| WHAT THE TASK ASKS |
Wherever the string "right" occurs in a line of these records, report that line.

| INPUT MATERIAL |
####################

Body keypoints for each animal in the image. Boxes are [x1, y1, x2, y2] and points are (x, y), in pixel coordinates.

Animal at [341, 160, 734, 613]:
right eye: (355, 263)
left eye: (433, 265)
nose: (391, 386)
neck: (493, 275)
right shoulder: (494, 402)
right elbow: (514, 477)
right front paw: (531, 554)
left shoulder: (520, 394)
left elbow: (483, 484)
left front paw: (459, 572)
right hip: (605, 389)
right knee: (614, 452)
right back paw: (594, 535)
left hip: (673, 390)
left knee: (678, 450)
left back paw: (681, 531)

####################

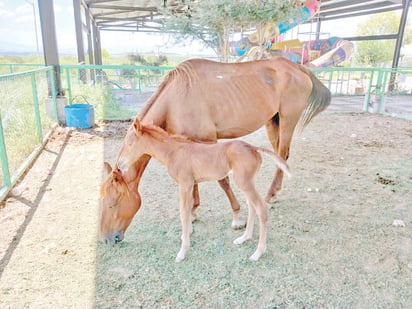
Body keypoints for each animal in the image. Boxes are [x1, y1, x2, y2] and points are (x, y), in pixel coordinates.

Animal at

####################

| COMPLETED TASK |
right eye: (355, 263)
right shoulder: (494, 402)
right elbow: (514, 477)
right front paw: (531, 554)
right hip: (605, 389)
right knee: (614, 452)
right back paw: (594, 535)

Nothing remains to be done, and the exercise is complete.